Erro 4: O julgamento final é subjetivo
O julgamento final do teste de valor de absorção de óleo deve ser baseado em "amostras que formam blocos de paredes homogêneas e não pegajosas", mas alguns operadores concluem o teste com antecedência ou atraso apenas por julgamento experiencial. A terminação precoce pode levar a resultados baixos devido à insuficiência da adsorção, e a terminação tardia pode causar resultados elevados devido ao excesso de líquido, com erros subjetivos que afetam significativamente a precisão da detecção.
Considerações essenciais para garantir a precisão dos testes
Normalização do processamento de amostras
A amostra deve ser secada em um forno de 105 ° C por 2 horas antes do teste e remover a umidade; Após o resfriamento, crie com uma peneira padrão (geralmente 200 meshes) para remover as impurezas de partículas grandes para garantir o tamanho uniforme das partículas da amostra. A pesagem da amostra precisa usar uma balança analítica de precisão de 0,1 mg, o peso é controlado em 0,5-1,0 g, seguindo estritamente os requisitos padrão.

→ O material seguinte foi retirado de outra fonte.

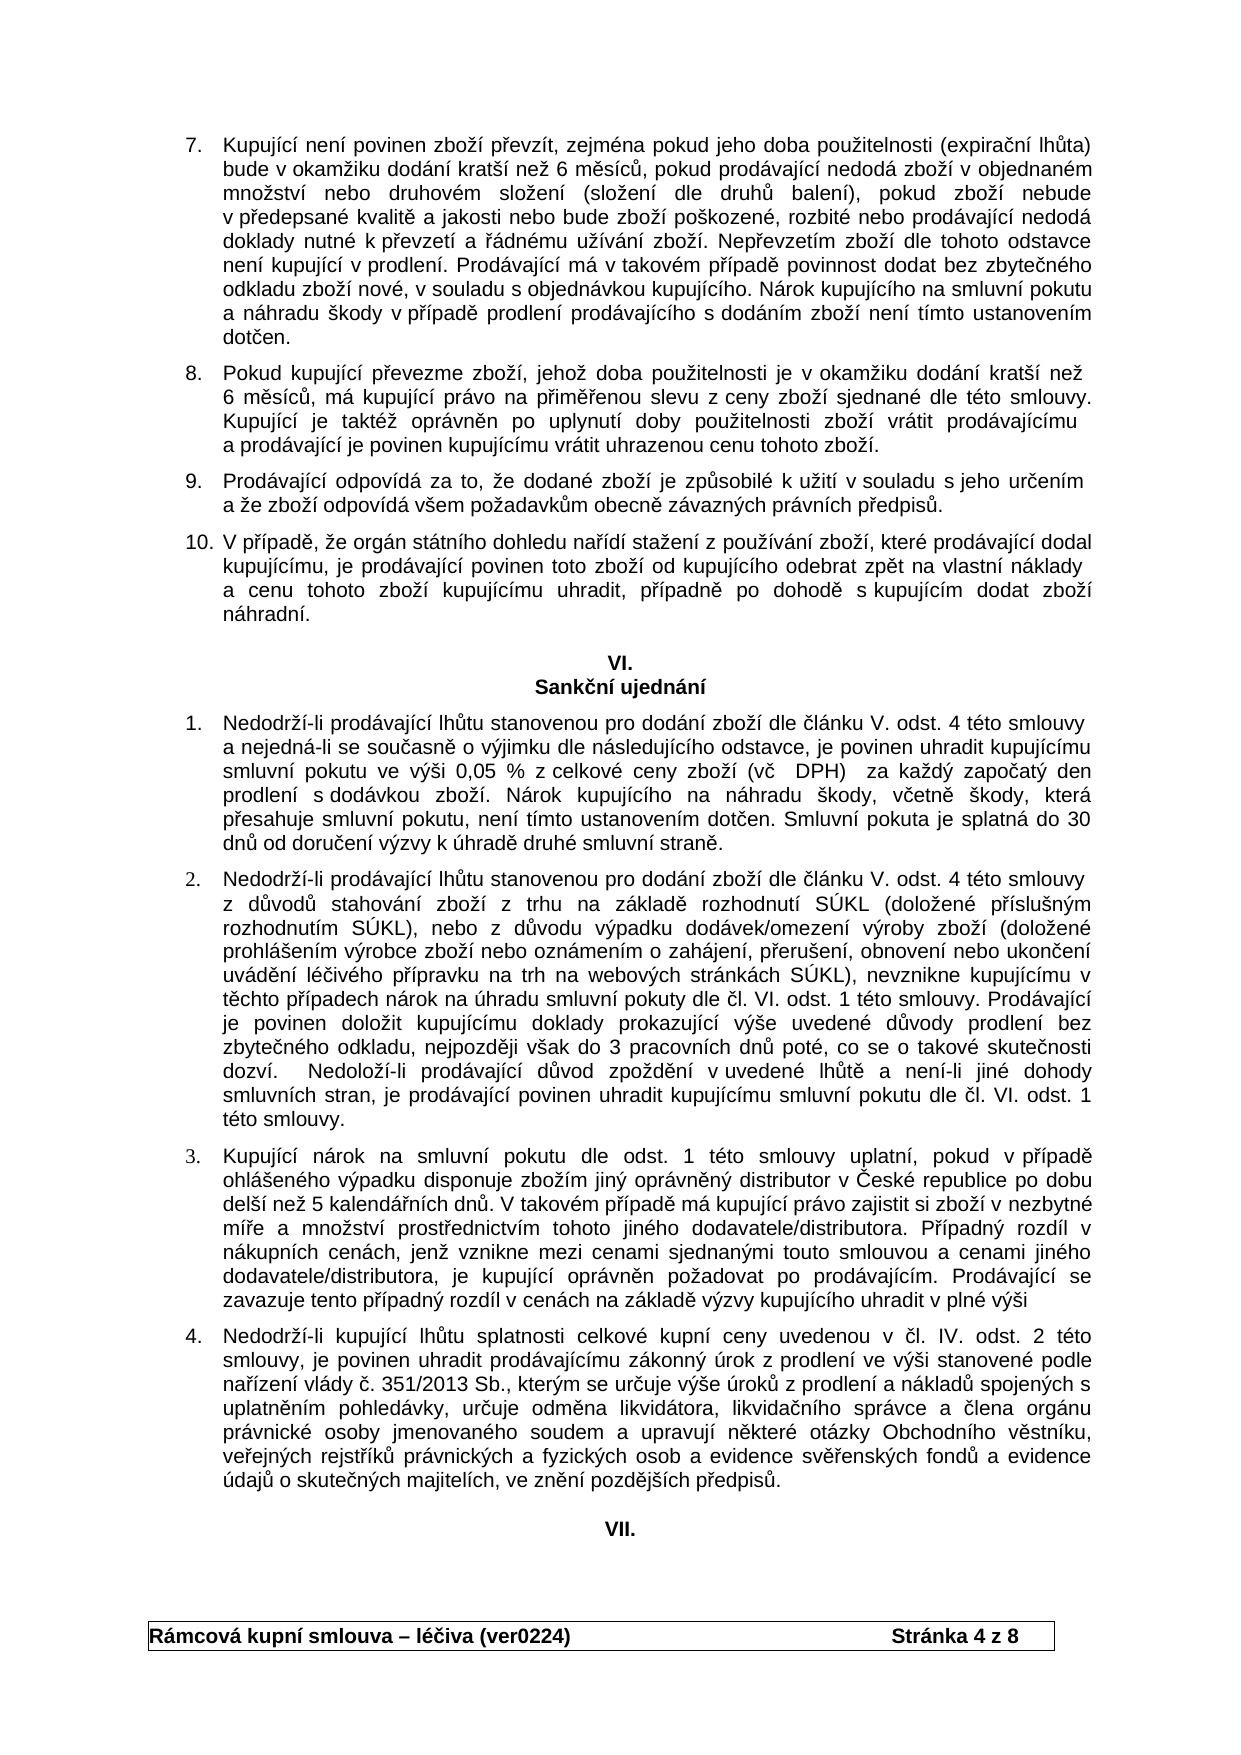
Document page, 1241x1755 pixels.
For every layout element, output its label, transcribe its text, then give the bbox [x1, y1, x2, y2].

Precisão da adição de líquidos
O líquido é adicionado gota a gota usando um tubo de titração de microquantidade, a velocidade de gota é controlada em 1 gota por segundo, e durante o processo de gota é agitado constantemente para garantir o contato completo do líquido com a amostra. A velocidade de agitação deve ser mantida estável (geralmente 300-500r/min) para evitar diferenças de adsorção devido à agitação desigual.
Normalização da manutenção do instrumento
Calibrar regularmente balanças analíticas e tubos de titulação para garantir a precisão da medição; Limpe a paleta de agitação e o recipiente de amostra em tempo útil após cada teste para evitar a poluição residual; Verifique regularmente os circuitos do instrumento e os componentes mecânicos para garantir uma operação estável. O instrumento deve ser armazenado em um ambiente seco, ventilado e sem vibração para evitar que fatores ambientais afetem a precisão do teste.
Normalização do julgamento final
Operação estritamente de acordo com o método de determinação do ponto final prescrito pelas normas nacionais: quando a amostra forma um bloco uniforme e não há adesivo visível na paleta de agitação, é o ponto final do teste. As recomendações são julgadas por dois operadores separadamente para garantir a consistência dos resultados. Ao mesmo tempo, cada amostra deve ser testada em paralelo três vezes, tomando a média como resultado final, reduzindo erros acidentais.